11

A History of Loneliness

Full disclosure: I received a copy of this book from Penguin Random House of Canada in exchange for an honest review.

A History of Loneliness by John Boyne was one of the more difficult books I’ve read in recent memory. It made me sick, angry, and incredibly sad. Sometimes all at once.

loneliness

Odran Yates is a Catholic priest. He’s been moved from the school where he was happily looking after the library and feigning an interest in rugby for the boys, to the parish of his old friend Tom Cardle. He misses his school and looks back over his life to try and figure out how he ended up here. We go back to the week at the beach in Wexford with his family that had such tragic consequences; the day his parish priest came to talk to him about inappropriate conduct with the neighbour girl; his time in Rome for his final year of seminary and how it all kind of came undone. Tom and he were roommates at seminary and through the years they continue their friendship, even though Odran finds it odd that Tom keeps getting moved; Tom comes to say the mass when Odran’s mother passes away, stays with the family for the night and afterwards Odran’s nephew Aidan seems different somehow; Odran stays with Tom and his housekeeper keeps trying to insist that he stay with Tom while he goes about parish business.

I’m a lapsed Catholic. I grew up in the Church, went to Catholic school, Sunday mass, dreaded the years where Christmas fell on a Wednesday since it meant I’d have to go to mass every three days for two weeks. I liked the rituals, the marking of time by the liturgical seasons. But then some things came up with the Church that I had a hard time swallowing and I stopped going to mass as regularly. I became a Christmas and Easter person for a while until I stopped altogether.

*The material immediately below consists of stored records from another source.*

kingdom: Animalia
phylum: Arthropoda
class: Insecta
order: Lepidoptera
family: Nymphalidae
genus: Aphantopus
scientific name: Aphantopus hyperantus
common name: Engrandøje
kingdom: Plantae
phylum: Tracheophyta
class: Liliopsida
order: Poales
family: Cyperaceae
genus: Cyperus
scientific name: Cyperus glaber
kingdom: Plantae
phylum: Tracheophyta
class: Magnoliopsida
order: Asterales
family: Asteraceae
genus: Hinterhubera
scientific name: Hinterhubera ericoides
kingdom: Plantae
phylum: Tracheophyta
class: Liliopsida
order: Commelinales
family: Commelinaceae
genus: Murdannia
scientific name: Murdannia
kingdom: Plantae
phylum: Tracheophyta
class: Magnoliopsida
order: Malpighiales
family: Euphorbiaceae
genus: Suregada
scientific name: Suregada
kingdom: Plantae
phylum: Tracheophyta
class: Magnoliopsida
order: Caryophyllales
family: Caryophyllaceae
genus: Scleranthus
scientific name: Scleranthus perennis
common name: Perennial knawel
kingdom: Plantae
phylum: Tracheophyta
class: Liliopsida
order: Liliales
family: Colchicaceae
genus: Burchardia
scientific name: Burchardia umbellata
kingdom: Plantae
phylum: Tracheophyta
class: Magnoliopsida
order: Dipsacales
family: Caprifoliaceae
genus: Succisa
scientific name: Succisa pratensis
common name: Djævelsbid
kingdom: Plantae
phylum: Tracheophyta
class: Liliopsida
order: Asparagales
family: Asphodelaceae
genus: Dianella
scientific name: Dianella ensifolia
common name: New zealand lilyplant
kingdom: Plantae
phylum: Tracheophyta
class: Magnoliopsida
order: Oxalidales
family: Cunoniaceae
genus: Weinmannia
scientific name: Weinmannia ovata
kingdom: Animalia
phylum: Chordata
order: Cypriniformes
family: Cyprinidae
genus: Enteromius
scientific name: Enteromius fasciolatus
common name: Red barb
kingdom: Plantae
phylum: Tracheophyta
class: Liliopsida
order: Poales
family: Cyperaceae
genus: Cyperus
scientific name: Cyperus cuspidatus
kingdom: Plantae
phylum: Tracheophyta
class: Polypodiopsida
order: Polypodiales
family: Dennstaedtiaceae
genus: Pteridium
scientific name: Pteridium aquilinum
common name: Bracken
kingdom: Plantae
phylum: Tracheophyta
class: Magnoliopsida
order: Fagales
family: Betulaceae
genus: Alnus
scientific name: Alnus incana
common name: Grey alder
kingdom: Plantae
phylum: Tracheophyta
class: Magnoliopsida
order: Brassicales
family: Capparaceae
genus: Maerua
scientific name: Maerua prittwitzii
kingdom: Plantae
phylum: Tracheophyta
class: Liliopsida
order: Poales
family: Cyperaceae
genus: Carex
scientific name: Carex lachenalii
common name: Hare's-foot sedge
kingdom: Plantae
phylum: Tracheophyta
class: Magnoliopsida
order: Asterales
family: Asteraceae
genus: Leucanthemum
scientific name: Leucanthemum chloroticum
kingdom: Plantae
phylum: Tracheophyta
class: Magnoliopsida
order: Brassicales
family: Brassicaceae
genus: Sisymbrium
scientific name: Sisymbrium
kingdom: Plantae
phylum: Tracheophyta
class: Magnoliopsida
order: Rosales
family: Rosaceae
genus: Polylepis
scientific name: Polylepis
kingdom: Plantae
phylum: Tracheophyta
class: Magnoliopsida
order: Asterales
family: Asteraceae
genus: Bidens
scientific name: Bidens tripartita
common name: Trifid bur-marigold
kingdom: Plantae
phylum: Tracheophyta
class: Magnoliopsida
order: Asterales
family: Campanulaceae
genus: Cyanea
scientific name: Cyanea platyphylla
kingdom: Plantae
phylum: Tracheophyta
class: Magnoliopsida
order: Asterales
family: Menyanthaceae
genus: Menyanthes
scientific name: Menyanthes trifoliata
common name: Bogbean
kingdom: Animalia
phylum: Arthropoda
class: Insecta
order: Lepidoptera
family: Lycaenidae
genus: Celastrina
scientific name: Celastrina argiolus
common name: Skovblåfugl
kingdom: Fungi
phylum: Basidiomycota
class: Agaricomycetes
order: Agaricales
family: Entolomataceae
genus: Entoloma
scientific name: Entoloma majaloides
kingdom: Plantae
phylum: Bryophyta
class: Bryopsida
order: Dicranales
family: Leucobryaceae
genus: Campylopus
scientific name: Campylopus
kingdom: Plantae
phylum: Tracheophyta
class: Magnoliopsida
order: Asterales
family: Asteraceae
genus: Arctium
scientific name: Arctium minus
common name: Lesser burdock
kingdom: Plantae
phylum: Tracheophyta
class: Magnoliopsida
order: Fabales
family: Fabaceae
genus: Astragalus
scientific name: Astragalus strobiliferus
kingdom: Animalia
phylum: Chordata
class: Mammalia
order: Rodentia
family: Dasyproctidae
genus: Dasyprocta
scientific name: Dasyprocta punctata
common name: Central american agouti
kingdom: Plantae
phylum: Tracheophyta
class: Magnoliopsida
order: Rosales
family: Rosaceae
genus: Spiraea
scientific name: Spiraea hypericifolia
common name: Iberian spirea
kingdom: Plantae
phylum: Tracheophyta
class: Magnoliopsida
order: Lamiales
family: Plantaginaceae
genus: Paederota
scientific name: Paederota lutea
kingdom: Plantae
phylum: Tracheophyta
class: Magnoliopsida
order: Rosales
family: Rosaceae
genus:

A History of Loneliness was at once completely familiar and totally unrecognizeable. It evokes a time and place, an Ireland whose life revolves completely around the Church. Priests are deferred to in all, mothers bringing their wayward sons to the local priest to have them guide their boys towards adulthood. Young men told that they had a vocation in the Church, sent to seminary at the age of 17, sometimes completely against their will. Modern day Odran struggles against the new reality of the Church in Ireland, people that are angry at and suspicious of the priesthood, ensuring that their children are supervised at all times, looking for the Church to be held accountable for the untold damage that has been done. Eventually Odran has to confront what happened which is when I broke down reading it.

This book is the definition of the Edmund Burke quote “All it takes for evil to flourish is for good men to do nothing.” Even though Odran himself has never done anything other than the work that his mother told him was his vocation, he’s had to have thought over the years that something wasn’t right. Even when he’s confronted with the truth, Odran still can’t believe that this was covered up, that it went all the way to the top, that the Pope knew and did nothing. He realizes that he’s been a kind of accessory, has hidden himself away in the library, behind his books, pretending like bad things haven’t been happening.

Boyne pulls no punches. He calls out Popes Paul VI, John Paul II and Benedict XVI for knowing about the abuse suffered by boys at the hands of their priests and doing nothing. For hiding behind the power of their office, their infallibility as the head of the Church, and moving the problem to other parishes. It’s a fictional book but you know that it has it’s roots firmly planted in truth.

This is a book that will stay with me for a long time – I think I’m still working through my feelings about it. It is an exquisitely rendered story based on excruciatingly difficult subject matter. I’m not sure that I’m doing this book any justice. Just know that it is something else.